Total turnover for the week stood at 10.944 billion shares valued at RM9.061bil, compared with 10.206 billion units worth RM9.505bil changed hands in the previous week.
Technical indicators: The oscillator per cent K and the oscillator per cent D of the daily slow-stochastic momentum index retained the posture at the bullish territory despite showing a mild topping out sign.
In stark contrast, the 14-day relative strength index scaled higher to settle at the 70-point level yesterday, up from a reading of 60 a week ago.
In addition, the daily moving average convergence/divergence (MACD) histogram continued to expand positively against the daily signal line to stay bullish. It had issued a buy on March 24.
Weekly indicators were looking good, with the slow-stochastic momentum index strenghtening and the MACD rising.
Outlook: The FBM KLCI finally had on earlier of the week penetrated the uppermost 200-day SMA and moved forward to eclipsed the recent peak of 1,831.41 to reach a high of 1,836.82 during intra-day session yesterday, the best since November last year.
Unlike the past major bullish breakout, there was no signs of frenzy buying momentum this round, with lower commodity prices and frail local currency weighing on the local sentiment.

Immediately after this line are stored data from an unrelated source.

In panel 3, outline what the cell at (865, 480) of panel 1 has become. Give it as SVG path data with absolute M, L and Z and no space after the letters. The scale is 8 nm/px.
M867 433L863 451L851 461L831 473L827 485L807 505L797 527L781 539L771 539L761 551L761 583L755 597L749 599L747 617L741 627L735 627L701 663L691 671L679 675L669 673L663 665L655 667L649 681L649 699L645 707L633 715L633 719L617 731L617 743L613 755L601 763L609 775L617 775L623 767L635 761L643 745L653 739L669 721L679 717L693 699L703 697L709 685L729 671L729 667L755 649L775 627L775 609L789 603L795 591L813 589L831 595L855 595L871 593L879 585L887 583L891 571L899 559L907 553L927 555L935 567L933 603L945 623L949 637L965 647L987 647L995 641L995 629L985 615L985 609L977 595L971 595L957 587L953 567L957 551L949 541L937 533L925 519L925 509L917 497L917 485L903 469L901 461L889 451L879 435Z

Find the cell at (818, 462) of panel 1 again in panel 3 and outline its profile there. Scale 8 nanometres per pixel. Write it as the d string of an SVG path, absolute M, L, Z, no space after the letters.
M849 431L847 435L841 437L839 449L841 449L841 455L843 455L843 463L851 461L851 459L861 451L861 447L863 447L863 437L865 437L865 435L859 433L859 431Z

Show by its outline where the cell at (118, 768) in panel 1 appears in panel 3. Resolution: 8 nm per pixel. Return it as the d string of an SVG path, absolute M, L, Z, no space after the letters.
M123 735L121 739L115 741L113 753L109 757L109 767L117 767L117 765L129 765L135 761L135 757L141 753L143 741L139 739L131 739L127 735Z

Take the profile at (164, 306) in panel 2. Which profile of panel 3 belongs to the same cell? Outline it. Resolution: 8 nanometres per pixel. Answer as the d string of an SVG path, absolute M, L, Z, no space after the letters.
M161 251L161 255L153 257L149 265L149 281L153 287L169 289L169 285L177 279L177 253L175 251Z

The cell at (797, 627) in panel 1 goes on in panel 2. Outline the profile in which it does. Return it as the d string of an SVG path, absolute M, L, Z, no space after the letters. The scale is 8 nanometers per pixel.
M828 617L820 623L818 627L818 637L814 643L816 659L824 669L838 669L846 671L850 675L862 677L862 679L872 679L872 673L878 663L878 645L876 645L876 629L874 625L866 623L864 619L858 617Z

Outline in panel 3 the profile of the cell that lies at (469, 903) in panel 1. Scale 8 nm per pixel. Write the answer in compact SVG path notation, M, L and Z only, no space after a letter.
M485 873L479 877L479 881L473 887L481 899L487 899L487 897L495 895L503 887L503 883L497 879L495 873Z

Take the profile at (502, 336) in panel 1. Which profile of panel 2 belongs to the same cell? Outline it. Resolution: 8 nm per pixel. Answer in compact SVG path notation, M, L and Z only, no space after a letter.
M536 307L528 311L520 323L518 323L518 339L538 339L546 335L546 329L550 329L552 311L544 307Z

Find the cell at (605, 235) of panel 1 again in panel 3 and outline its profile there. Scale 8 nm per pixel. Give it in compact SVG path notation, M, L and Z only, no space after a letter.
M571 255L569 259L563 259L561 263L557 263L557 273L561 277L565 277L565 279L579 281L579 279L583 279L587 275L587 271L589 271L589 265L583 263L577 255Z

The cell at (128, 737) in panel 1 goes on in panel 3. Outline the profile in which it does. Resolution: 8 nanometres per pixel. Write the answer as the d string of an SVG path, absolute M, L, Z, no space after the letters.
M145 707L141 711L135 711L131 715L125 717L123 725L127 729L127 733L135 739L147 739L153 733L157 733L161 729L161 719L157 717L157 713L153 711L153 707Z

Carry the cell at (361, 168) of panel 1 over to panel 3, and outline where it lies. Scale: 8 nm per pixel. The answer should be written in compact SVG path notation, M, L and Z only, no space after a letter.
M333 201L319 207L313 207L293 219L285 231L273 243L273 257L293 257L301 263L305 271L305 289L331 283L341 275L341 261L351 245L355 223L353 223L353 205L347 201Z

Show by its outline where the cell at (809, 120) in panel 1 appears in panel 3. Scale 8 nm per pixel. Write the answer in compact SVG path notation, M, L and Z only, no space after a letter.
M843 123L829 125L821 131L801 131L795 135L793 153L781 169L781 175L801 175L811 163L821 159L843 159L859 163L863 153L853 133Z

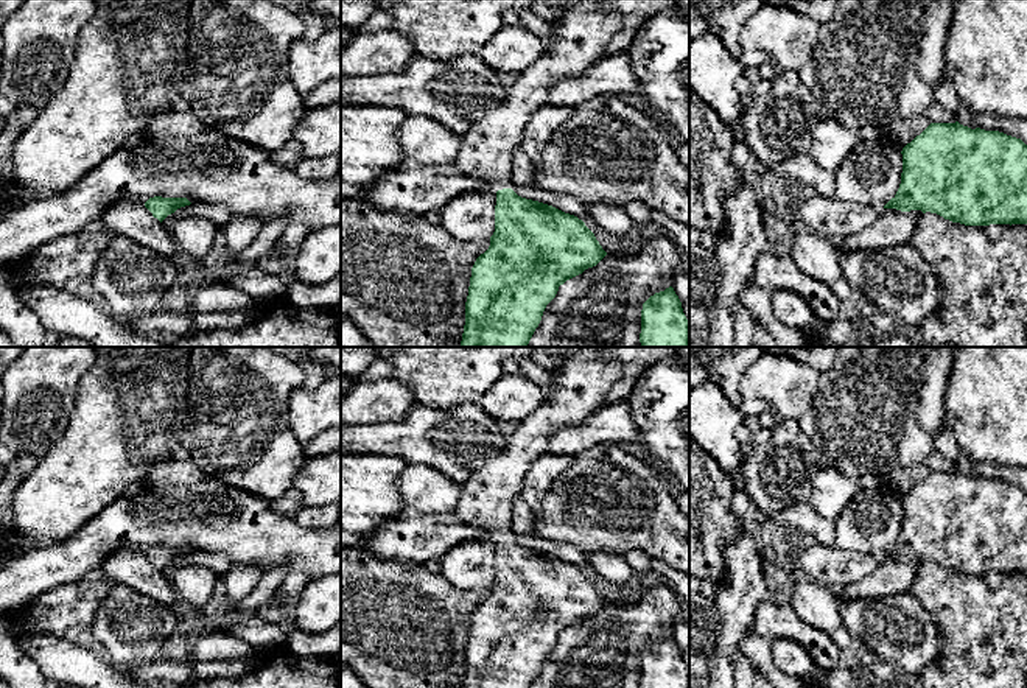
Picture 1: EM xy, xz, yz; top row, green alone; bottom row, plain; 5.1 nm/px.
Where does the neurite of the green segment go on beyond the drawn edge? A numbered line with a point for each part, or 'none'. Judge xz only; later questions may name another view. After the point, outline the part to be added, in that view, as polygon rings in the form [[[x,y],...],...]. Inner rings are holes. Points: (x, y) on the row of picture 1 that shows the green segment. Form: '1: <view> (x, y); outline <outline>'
1: xz (579, 38); outline [[[577,0],[562,17],[551,20],[549,48],[507,87],[504,101],[464,135],[459,154],[453,162],[457,170],[487,179],[496,190],[510,188],[514,153],[521,145],[531,114],[545,104],[556,81],[576,78],[605,58],[607,45],[622,22],[624,16],[608,11],[605,0]]]

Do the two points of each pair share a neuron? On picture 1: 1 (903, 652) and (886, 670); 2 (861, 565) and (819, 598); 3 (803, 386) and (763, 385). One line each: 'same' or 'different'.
1: different
2: different
3: same

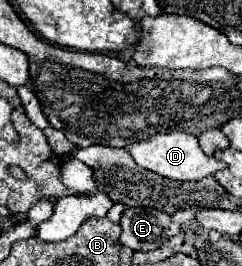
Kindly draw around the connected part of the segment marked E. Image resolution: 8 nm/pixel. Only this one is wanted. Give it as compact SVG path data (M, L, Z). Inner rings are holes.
M126 208L120 220L120 242L132 250L156 250L182 228L156 208Z

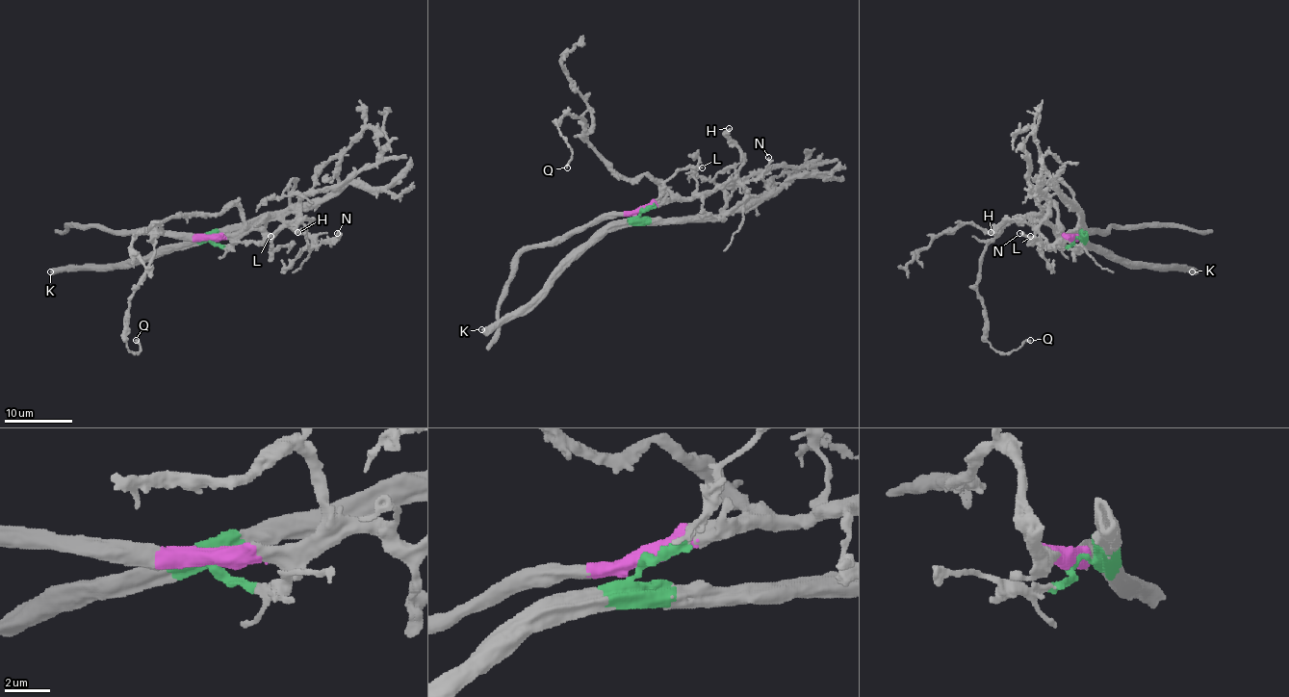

Nevertheless, a breakout is a breakout. Although investors were not ecstatic about the positive development, we reckon it would clear the way for more advances going forward, but on a slow pace, riding on the bullishness of overseas markets.
Initial resistance is expected at the 1,848-1,850 points range. A decisive breach of the next upper hurdle of 1,866-1,870 points band is likely to set the stage for a re-test of the historical peak of 1,896.23 or the bulls exploring the uncharted territory.
Technically, most of the indicators are positive, implying a steadier trend ahead this week.
Current support is pegged at the 200-day SMA of 1,822 points, followed closely by the 14-day SMA of 1,815 points.
A slip below the short-term ascending line of 1,800 points will signal the start of another round of correction.